(Gespeicherte Datensätze)
--*--
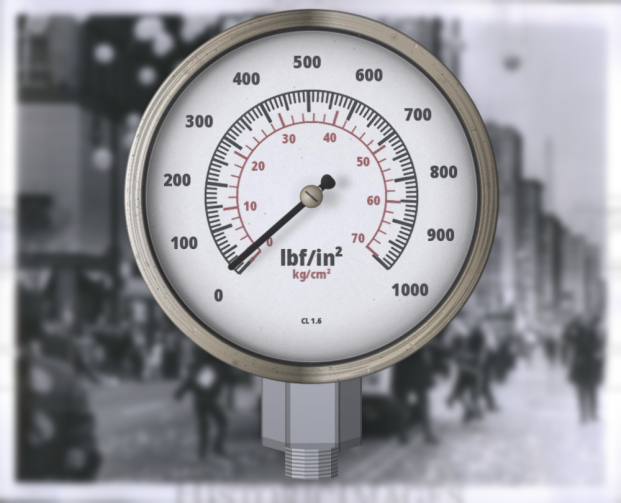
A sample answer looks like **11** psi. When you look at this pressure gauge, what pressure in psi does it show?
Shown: **20** psi
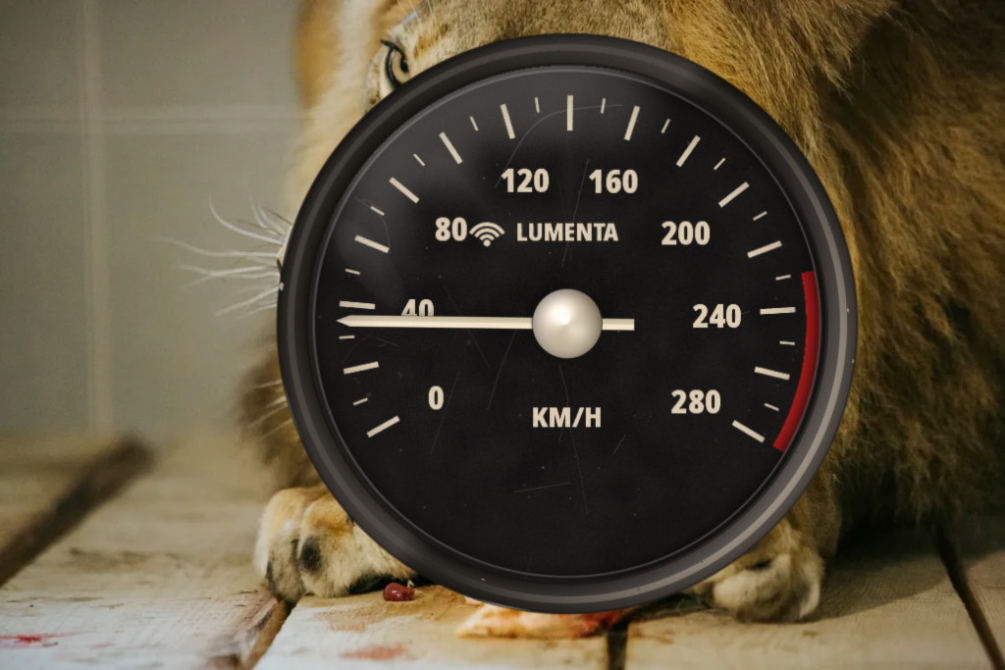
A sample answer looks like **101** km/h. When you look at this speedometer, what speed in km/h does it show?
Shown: **35** km/h
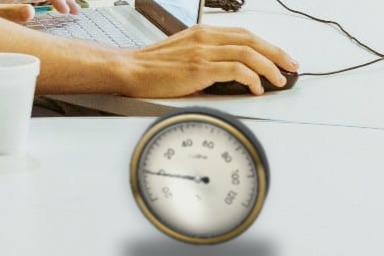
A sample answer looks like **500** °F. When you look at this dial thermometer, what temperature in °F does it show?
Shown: **0** °F
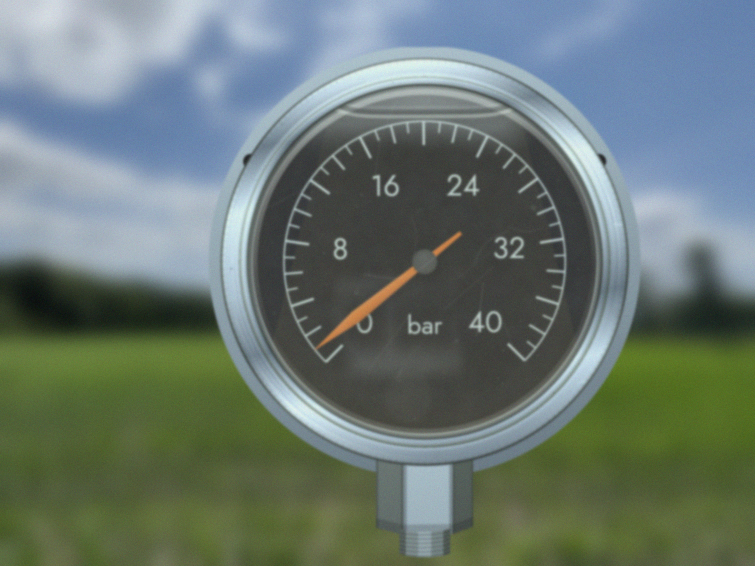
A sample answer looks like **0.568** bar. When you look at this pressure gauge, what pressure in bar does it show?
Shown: **1** bar
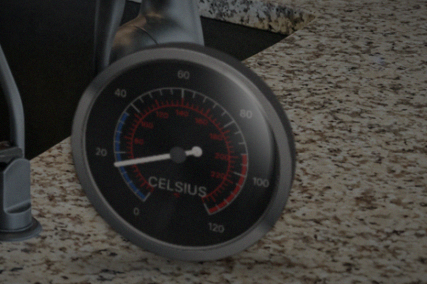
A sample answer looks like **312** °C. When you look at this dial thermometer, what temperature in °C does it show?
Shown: **16** °C
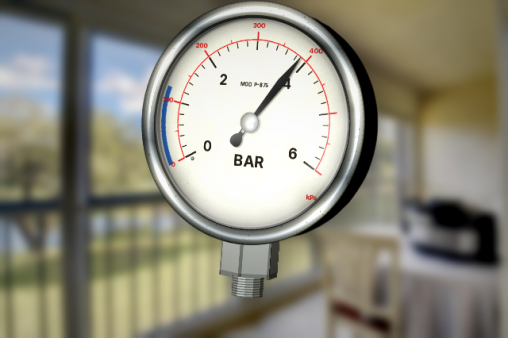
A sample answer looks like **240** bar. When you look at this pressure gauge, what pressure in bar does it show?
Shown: **3.9** bar
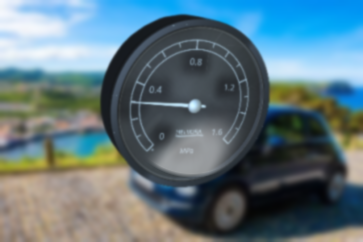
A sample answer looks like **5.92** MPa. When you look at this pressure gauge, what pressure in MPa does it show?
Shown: **0.3** MPa
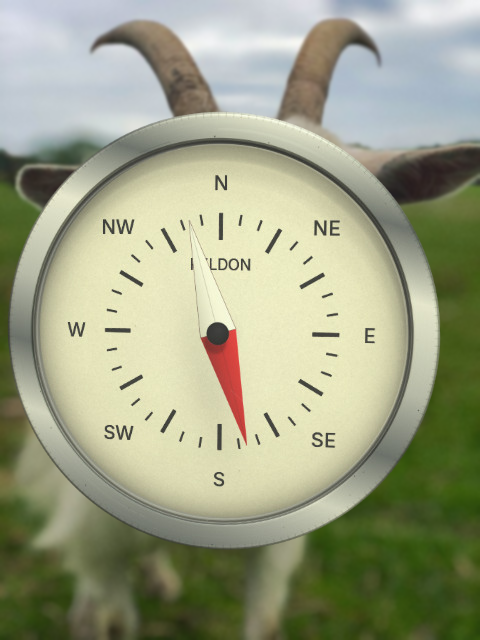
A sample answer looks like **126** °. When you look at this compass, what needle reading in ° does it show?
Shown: **165** °
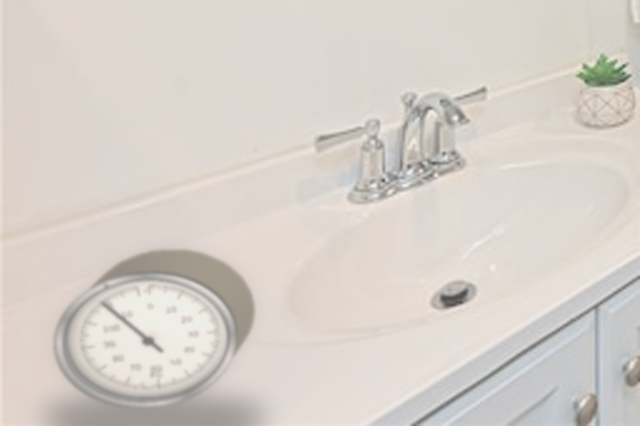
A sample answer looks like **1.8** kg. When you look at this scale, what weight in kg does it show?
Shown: **110** kg
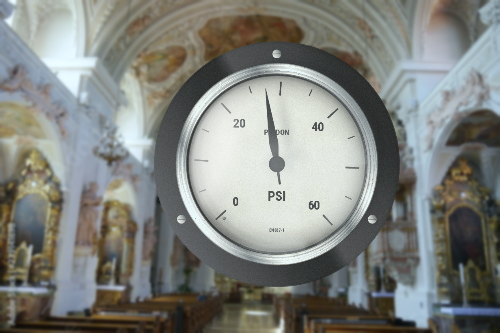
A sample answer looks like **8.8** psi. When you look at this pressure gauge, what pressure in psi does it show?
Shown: **27.5** psi
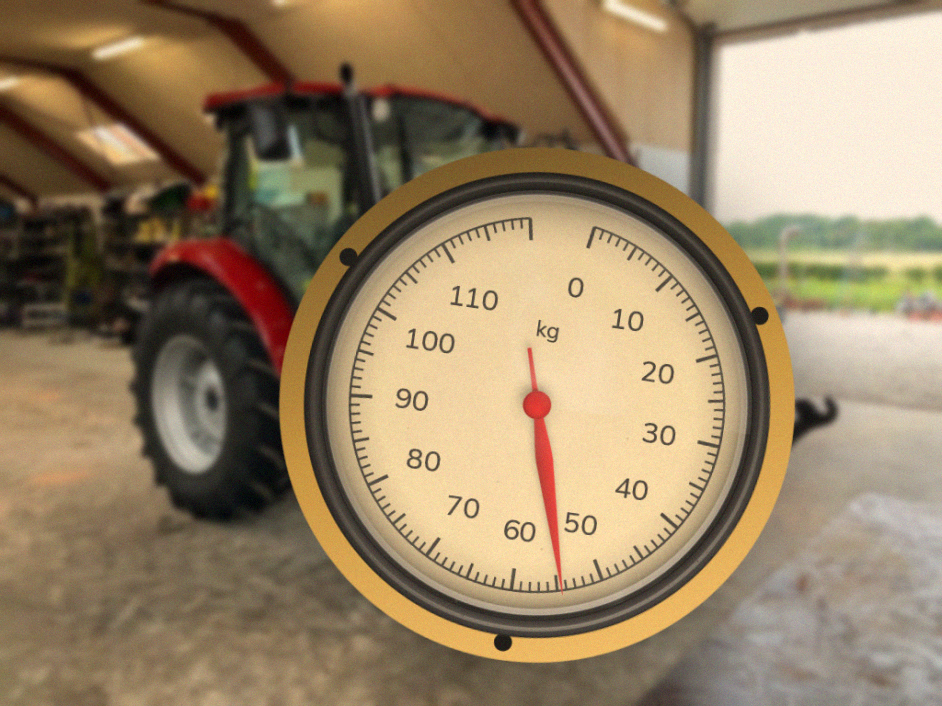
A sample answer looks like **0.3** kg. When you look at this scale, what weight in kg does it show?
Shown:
--*--
● **AUFGABENBESCHREIBUNG**
Gib sämtliche Datensätze oben wortgetreu wieder und lass dabei die Bilder weg.

● **SCHRIFTLICHE ANTWORT**
A sample answer looks like **11** psi. When you look at this pressure gauge, what pressure in psi does it show?
Shown: **20** psi
A sample answer looks like **101** km/h. When you look at this speedometer, what speed in km/h does it show?
Shown: **35** km/h
A sample answer looks like **500** °F. When you look at this dial thermometer, what temperature in °F does it show?
Shown: **0** °F
A sample answer looks like **0.568** bar. When you look at this pressure gauge, what pressure in bar does it show?
Shown: **1** bar
A sample answer looks like **312** °C. When you look at this dial thermometer, what temperature in °C does it show?
Shown: **16** °C
A sample answer looks like **240** bar. When you look at this pressure gauge, what pressure in bar does it show?
Shown: **3.9** bar
A sample answer looks like **5.92** MPa. When you look at this pressure gauge, what pressure in MPa does it show?
Shown: **0.3** MPa
A sample answer looks like **126** °. When you look at this compass, what needle reading in ° does it show?
Shown: **165** °
A sample answer looks like **1.8** kg. When you look at this scale, what weight in kg does it show?
Shown: **110** kg
A sample answer looks like **8.8** psi. When you look at this pressure gauge, what pressure in psi does it show?
Shown: **27.5** psi
A sample answer looks like **0.3** kg. When you look at this scale, what weight in kg does it show?
Shown:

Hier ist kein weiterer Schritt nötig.